Darjeeling a Global Hit, and The Strife Aquatic

Public Radio International’s The World has a great feature called “Global Hit.” The Darjeeling Limited was featured yesterday (link).

We stay on the Darjeeling railway — sort of — for today’s Global Hit. That’s a song from the soundtrack to the movie “The Darjeeling Limited.” The tune is the classic French pop song “Les Champs-Elysees” by Joe Dassin.

In the off-beat musical mind of filmmaker Wes Anderson, Les Champs-Elysees works just fine as an association with Darjeeling. The soundtrack also features songs by the Kinks and the Rolling Stones. But Anderson mostly keeps things regional.

He offers up the deep strings of the sarod, played by Indian classical composer Ali Akbar Khan. Ali Akbar Khan composed this work for another film. The song first appeared in a Bollywood movie called “The Householder.”

That came out in the mid-sixties. In fact the bulk of the tunes from “The Darjeeling Limited” come from other movies — mostly Bollywood flicks.

Wes Anderson was drawn in particular to the music of filmmaker Satyajit Ray. He’s well-known in both Bollywood AND Hollywood.

And Ray serves as the ideal bridge for American audiences dropped into Anderson’s odd tale of three brothers on a train voyage across India.

As in Wes Anderson’s past films, The Darjeeling Limited isn’t just about the story.

The movie serves as a quirky delivery system for delightful and unfamiliar music.

Last night on The Daily Show, the news bit on torture featured an image parodying The Life Aquatic:

strifeaquatic.jpg

There will be more late night tv coverage as Bill Murray appears on
Letterman
this evening.

A great interview with Wes and Jason on
Cleveland public radio

Check out Rotten Tomatoes’ Total Recall: The Life Cinematic with Wes Anderson

Waris talks Wes, Spike . . .

“Well, I think there are enough filmmakers like Spike Lee and Wes Anderson who will know what kind of parts to write for me. I can wear the turban and have the beard in film after film and yet play different characters. The role Wes offered me in Life Aquatic didn’t call for an Indian-looking guy. It wasn’t a typecast role. I hope that 20 years from now, there are going to be more Sikhs in the movies.”

“We just wanted a studio on wheels.”

A strong, very academic defense of Wes on the racism charge:

“The notion that art has to do, be, or reflect any one thing should be rightly understood as the least sophisticated mode of criticism.

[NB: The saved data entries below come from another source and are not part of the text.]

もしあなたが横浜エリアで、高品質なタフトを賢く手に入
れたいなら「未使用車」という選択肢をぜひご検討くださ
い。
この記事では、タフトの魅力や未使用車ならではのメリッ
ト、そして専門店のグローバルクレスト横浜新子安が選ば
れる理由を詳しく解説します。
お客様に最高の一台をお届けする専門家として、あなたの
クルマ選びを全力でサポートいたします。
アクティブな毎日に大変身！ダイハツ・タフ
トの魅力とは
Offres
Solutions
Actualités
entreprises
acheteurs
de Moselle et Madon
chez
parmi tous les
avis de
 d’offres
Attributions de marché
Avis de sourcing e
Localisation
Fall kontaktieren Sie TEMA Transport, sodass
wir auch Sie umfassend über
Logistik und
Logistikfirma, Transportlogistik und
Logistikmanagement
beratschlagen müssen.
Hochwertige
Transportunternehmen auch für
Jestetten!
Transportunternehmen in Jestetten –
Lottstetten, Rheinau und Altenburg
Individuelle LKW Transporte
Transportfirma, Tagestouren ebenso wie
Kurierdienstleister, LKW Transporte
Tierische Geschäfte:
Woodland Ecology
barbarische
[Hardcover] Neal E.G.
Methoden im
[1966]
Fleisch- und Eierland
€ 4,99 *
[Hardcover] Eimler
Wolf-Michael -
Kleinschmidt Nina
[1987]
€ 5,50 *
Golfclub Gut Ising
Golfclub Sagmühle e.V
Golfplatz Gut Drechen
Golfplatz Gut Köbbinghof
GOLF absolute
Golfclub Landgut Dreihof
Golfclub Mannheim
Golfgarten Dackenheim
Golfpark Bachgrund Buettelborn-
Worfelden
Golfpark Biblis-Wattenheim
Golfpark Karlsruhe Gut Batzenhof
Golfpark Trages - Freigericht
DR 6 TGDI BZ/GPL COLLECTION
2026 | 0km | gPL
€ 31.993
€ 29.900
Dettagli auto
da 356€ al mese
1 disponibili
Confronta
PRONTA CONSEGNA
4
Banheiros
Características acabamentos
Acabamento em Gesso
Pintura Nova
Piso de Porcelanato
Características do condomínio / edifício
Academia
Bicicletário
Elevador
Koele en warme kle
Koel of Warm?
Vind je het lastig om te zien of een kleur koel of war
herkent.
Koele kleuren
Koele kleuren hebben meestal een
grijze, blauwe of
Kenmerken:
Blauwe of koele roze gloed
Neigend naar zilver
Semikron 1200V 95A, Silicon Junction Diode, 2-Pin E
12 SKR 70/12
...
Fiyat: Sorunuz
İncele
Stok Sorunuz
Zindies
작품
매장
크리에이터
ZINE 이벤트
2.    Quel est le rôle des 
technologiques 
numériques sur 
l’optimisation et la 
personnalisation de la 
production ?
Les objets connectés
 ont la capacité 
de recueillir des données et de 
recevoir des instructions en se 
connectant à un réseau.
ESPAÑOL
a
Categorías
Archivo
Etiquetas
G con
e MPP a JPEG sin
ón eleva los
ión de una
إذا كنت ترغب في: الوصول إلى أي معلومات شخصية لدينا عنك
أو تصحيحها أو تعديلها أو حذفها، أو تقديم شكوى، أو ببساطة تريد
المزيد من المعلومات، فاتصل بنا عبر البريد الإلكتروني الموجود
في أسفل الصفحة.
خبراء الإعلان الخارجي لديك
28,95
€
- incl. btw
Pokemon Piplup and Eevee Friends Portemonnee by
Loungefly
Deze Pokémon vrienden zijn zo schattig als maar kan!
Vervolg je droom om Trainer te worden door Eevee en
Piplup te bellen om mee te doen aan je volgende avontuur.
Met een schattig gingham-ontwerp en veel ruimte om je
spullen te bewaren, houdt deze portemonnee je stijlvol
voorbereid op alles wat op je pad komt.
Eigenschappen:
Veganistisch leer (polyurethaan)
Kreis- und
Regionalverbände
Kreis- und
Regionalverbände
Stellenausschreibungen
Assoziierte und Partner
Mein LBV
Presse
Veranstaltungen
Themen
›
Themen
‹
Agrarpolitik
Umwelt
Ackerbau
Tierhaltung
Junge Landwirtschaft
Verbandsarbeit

But he (Noah Weiner) reveals something when he, seemingly out of nowhere, praises Anderson-pal Noah Baumbach’s The Squid and the Whale, a film which, though I liked, I remember to be equally “privileged, bookish, prudish, woebegone, tennis-playing, Kinks-scored.” The difference with that film is that the characters were all white. Seemingly coded in this sort of racially-based critique is the paradox that, rather than a lack of plurality in the racial makeup of characters, it is actually the simultaneous coexistence of subject and other in the same frame that is unsettling.”

The Bygone Bureau also submits a defense – of The Wes Anderson Formula

Popmatters says
“The Darjeeling Limited is an Anderson epiphany . . . idiosyncratic filmmaking at its finest.”

TDL closed the London Film Festival – apparently Ray Davies of The Kinks was in attendance.